August 1837-Dated, Rare Large Ornately Engraved Printed Certificate of the Presbyterian Church Missions, Appointment Signed by Reverend, “Ashbel Green President,” Very Fine. Ashbel Green was a historic American Presbyterian minister and academic and served as a sergeant of the New Jersey militia during the American Revolutionary War. He was a major Autograph Collector, becoming the first person ever to gather a Complete Set of the autographs of the Signers of the United States Declaration of Independence.

Reverend William Sprague makes a $50 donation payment. Here, he receives this Honorary Ornate Engraved Presbyterian Missions Appointment, large size measuring 11.5” x 15”, 1 page, Philadelphia. Moderate scattered foxing to the heavy wove period paper with right side deckled edge. Decorated with an Illustration Engraving of a scene from the New Testament, this ornately printed Vellum Certificate is appointing Rev. William Sprague (1795-1876), being an important and noted New England clergyman and author, as Honorary Member of the Board of Missions. Signed by Reverend Ashbel Green as head of Presbyterian Missionary Board.

(Stored data)
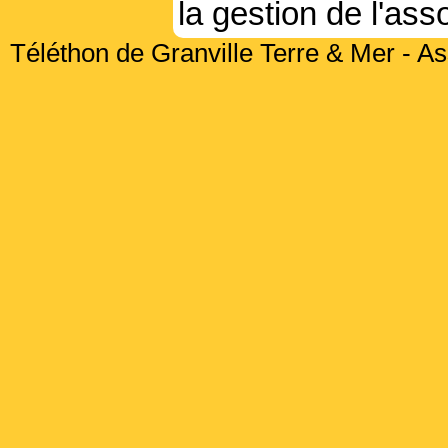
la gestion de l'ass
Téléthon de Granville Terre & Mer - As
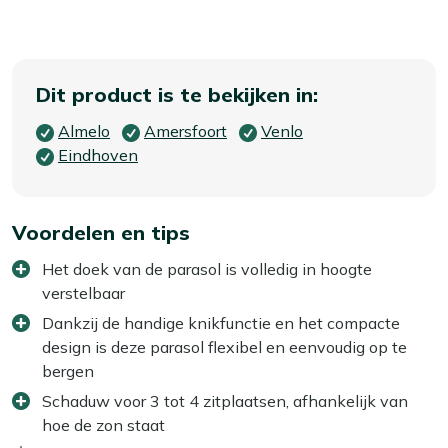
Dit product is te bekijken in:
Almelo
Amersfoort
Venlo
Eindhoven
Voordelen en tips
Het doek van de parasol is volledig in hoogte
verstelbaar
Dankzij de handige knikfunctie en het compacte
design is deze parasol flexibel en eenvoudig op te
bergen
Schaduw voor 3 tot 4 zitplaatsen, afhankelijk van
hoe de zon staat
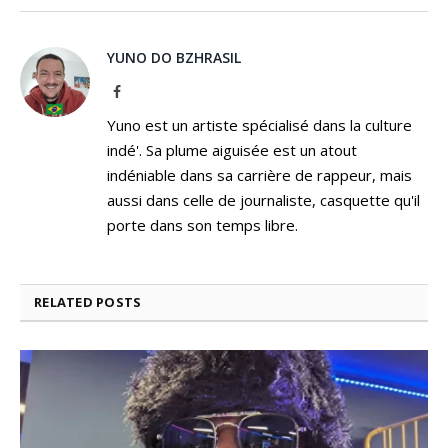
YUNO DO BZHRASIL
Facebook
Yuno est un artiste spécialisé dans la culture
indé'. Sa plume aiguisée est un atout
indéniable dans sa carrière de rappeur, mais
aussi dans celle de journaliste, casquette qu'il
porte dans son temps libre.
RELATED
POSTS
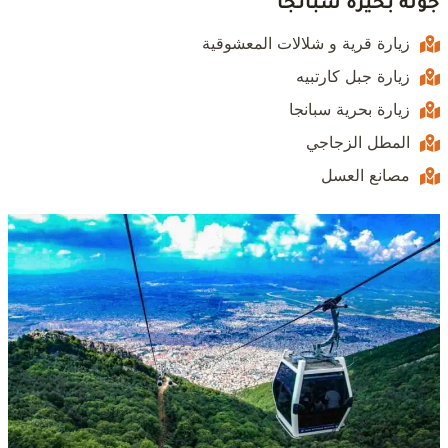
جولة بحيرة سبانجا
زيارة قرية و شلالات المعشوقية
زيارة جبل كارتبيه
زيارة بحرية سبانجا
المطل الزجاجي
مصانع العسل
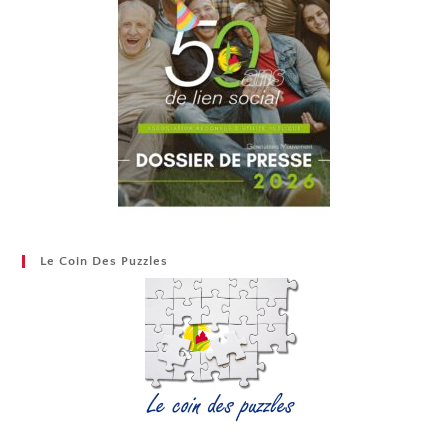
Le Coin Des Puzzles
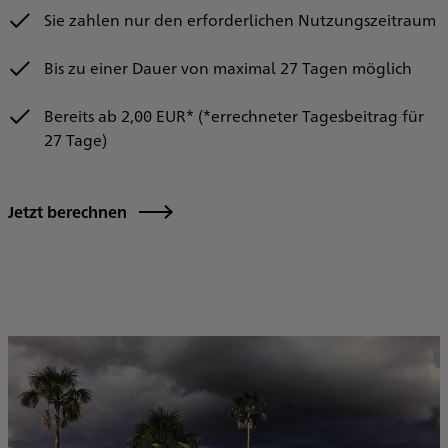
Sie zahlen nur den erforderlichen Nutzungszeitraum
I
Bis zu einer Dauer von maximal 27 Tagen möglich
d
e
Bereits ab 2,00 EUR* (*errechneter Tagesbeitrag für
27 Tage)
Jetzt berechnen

--

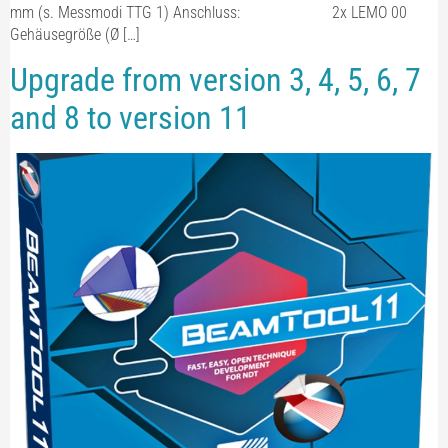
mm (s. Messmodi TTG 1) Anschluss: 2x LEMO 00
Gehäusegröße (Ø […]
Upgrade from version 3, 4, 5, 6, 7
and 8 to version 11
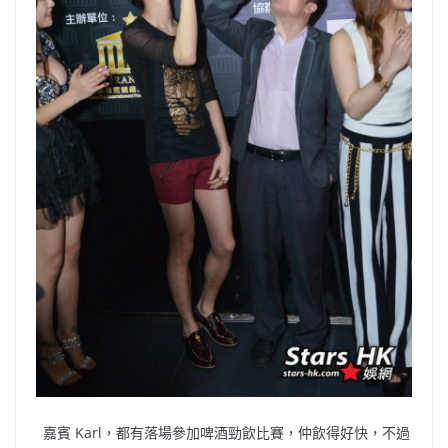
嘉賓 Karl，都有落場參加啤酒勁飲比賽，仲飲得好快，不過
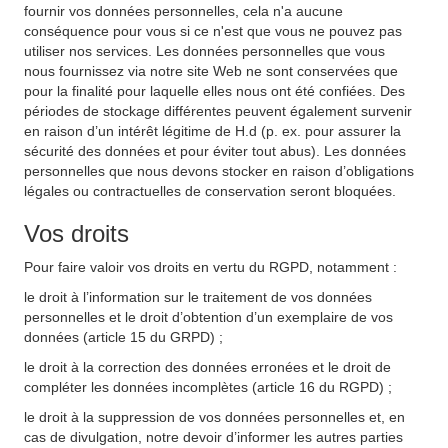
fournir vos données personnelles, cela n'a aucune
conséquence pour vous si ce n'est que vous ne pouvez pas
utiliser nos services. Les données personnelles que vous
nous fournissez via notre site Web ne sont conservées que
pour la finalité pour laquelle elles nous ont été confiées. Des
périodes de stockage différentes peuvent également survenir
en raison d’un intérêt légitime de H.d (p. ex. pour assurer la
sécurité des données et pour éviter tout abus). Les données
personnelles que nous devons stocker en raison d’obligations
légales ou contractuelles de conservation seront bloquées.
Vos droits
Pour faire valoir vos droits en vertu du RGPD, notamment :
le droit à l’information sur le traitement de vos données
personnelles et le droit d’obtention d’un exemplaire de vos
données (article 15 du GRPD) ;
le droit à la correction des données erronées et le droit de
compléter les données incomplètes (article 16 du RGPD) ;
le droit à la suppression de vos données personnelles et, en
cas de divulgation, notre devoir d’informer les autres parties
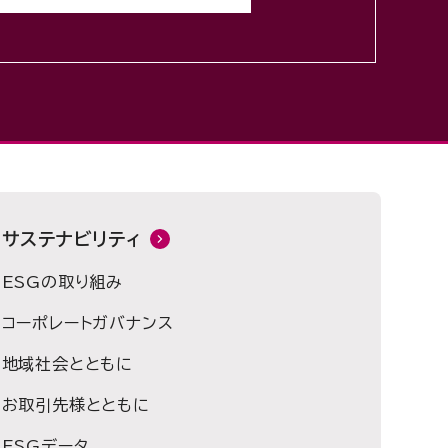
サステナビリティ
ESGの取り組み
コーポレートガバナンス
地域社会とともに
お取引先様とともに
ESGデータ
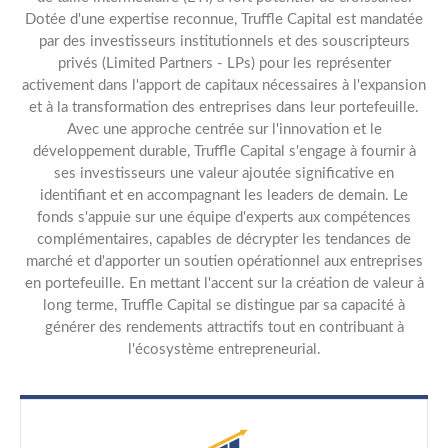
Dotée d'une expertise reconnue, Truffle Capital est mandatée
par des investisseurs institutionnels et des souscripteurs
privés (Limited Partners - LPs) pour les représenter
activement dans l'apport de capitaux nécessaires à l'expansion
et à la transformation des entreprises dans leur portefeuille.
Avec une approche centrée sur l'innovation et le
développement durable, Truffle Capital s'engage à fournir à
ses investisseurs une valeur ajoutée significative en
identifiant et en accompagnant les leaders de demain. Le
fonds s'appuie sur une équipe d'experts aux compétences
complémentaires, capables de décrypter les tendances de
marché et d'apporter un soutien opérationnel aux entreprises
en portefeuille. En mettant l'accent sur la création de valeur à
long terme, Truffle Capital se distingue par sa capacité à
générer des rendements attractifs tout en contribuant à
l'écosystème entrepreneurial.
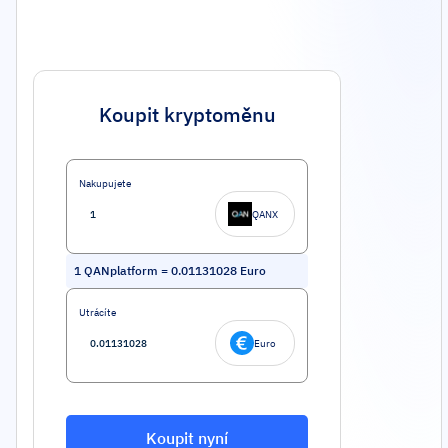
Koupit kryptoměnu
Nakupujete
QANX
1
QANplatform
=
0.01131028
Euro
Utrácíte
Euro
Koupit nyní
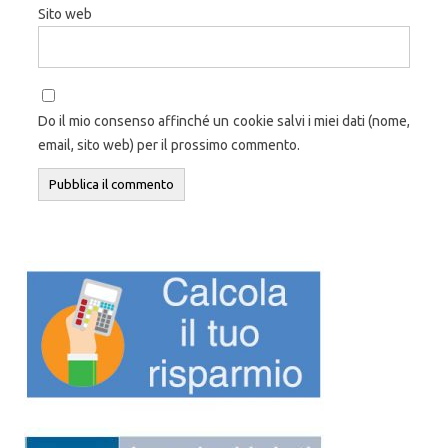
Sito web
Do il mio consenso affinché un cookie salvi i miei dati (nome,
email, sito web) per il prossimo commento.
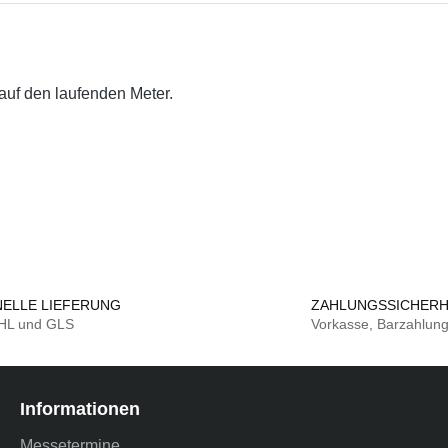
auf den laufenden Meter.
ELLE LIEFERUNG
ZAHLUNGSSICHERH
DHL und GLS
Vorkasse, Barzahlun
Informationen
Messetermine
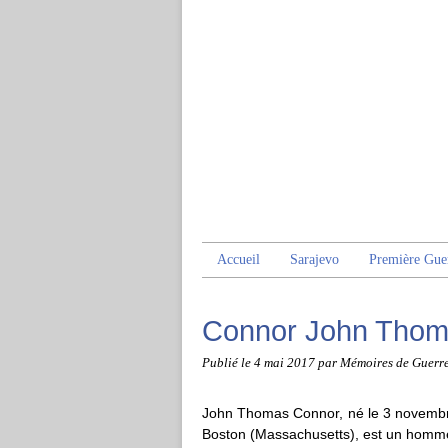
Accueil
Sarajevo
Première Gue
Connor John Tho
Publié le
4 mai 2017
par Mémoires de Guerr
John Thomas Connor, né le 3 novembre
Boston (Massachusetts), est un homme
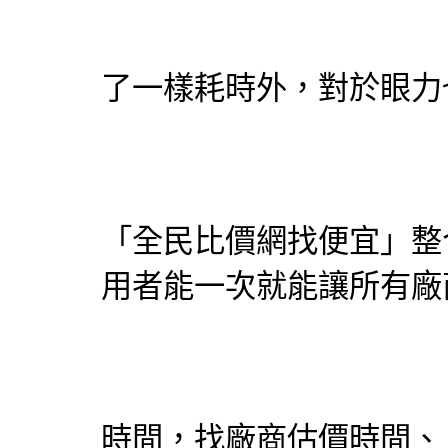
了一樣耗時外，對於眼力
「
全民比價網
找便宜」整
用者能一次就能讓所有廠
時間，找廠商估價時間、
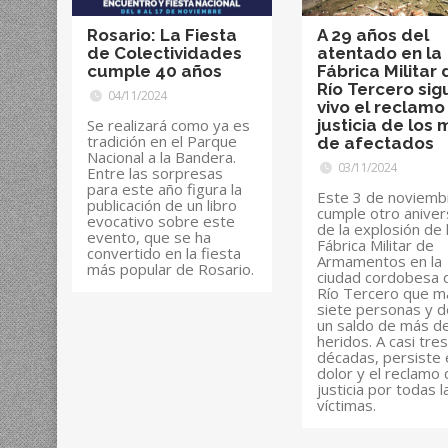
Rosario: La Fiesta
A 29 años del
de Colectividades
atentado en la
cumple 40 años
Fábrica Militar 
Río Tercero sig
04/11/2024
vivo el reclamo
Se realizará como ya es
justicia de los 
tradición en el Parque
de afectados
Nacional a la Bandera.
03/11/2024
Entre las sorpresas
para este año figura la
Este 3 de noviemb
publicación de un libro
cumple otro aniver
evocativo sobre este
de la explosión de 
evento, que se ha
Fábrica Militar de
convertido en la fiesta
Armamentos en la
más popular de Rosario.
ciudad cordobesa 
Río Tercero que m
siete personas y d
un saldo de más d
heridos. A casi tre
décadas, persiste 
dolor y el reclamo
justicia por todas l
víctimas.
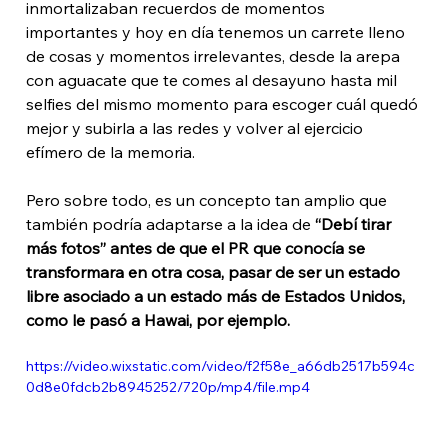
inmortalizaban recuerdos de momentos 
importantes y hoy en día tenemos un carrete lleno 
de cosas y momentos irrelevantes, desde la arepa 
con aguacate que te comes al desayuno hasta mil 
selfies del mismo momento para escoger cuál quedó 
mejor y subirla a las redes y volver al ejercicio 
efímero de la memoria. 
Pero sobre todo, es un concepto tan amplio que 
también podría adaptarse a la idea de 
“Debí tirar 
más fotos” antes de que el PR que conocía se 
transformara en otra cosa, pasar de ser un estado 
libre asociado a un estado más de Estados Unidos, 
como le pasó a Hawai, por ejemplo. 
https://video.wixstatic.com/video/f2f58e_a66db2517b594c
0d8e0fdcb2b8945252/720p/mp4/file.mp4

==

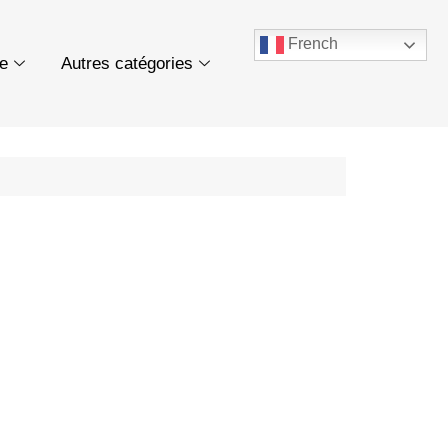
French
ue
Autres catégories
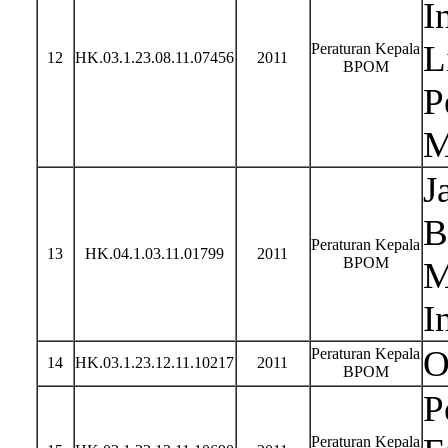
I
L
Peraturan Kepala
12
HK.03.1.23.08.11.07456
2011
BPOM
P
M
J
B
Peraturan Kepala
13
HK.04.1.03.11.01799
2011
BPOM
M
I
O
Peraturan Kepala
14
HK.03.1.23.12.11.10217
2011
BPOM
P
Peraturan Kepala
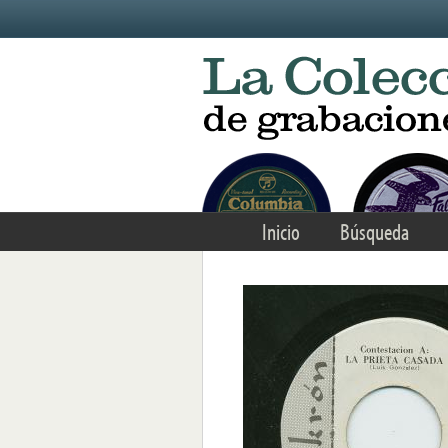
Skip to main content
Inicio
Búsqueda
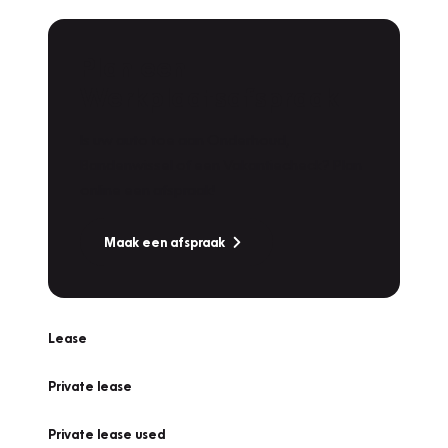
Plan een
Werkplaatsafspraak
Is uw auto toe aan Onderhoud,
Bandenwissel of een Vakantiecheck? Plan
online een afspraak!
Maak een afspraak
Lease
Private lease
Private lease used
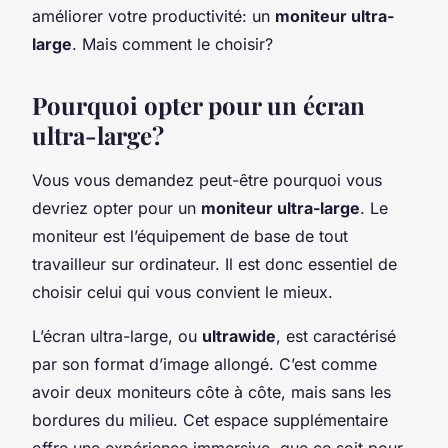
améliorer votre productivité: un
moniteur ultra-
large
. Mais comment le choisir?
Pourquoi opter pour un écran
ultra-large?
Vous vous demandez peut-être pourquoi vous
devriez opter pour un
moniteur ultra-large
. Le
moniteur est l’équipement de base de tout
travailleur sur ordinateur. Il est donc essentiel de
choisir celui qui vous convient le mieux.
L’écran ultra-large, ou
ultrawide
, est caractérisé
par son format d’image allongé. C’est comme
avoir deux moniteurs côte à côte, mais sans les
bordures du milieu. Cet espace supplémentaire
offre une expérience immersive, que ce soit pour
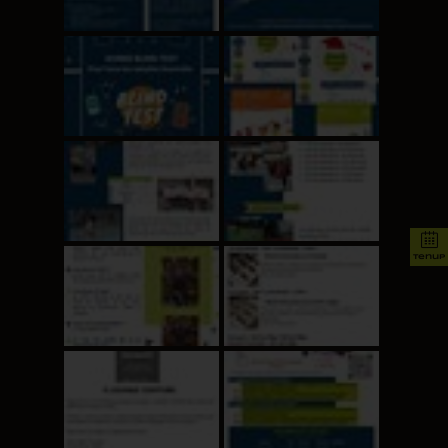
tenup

Explore the material:
a) In the stored data listing, copy out the lines starting with the line containing "la gestion de l'ass" and going on through the line containing "Le Coin Des Puzzles", including both of those lines. Leave the pictures out.
b) Continue the description of the 1837 Presbyterian missions certificate from the point where it stops.

Answers to the exercise:
a)
la gestion de l'ass
Téléthon de Granville Terre & Mer - As
Dit product is te bekijken in:
Almelo
Amersfoort
Venlo
Eindhoven
Voordelen en tips
Het doek van de parasol is volledig in hoogte
verstelbaar
Dankzij de handige knikfunctie en het compacte
design is deze parasol flexibel en eenvoudig op te
bergen
Schaduw voor 3 tot 4 zitplaatsen, afhankelijk van
hoe de zon staat
YUNO DO BZHRASIL
Facebook
Yuno est un artiste spécialisé dans la culture
indé'. Sa plume aiguisée est un atout
indéniable dans sa carrière de rappeur, mais
aussi dans celle de journaliste, casquette qu'il
porte dans son temps libre.
RELATED
POSTS
جولة بحيرة سبانجا
زيارة قرية و شلالات المعشوقية
زيارة جبل كارتبيه
زيارة بحرية سبانجا
المطل الزجاجي
مصانع العسل
Le Coin Des Puzzles

b)
Ashbel Green was born in Hanover Township, New Jersey. He served as a sergeant of the New Jersey militia during the American Revolutionary War, and went on to study with Dr. John Witherspoon and graduate as valedictorian from the College of New Jersey, known since 1896 as Princeton University, in 1783.

Green later became the third Chaplain of the United States House of Representatives from 1792 to 1800, the eighth President of Princeton University, from 1812 to 1822 (and highly unpopular, due to what many students saw as his heavy-handed leadership style).

Served as the second President of the Bible Society at Philadelphia (now known as the Pennsylvania Bible Society) after having been one of its founding members in 1808.

Green was elected a member of the American Philosophical Society in 1789 and the American Antiquarian Society in 1814.

He emancipated his family's Slave Betsey Stockton in 1817, taught her and recommended her as a missionary to the American Board of Commissioners for Foreign Missions, making her the First Single Female Overseas Missionary. He also published a periodical entitled the Christian Advocate.

Green married Elizabeth Stockton on November 3, 1785. They had three children: Robert Stockton Green (1787-1813), Jacob Green (1790-1841), and James Sproat Green (1792-1862), the latter of whom served as U.S. Attorney for the District of New Jersey and was the father of Robert Stockton Green (1831-1895), Governor of New Jersey. After his first wife died in January 1807, he married Christina Anderson in October 1809. They had one child: Ashbel Green, Jr. (b. 1811).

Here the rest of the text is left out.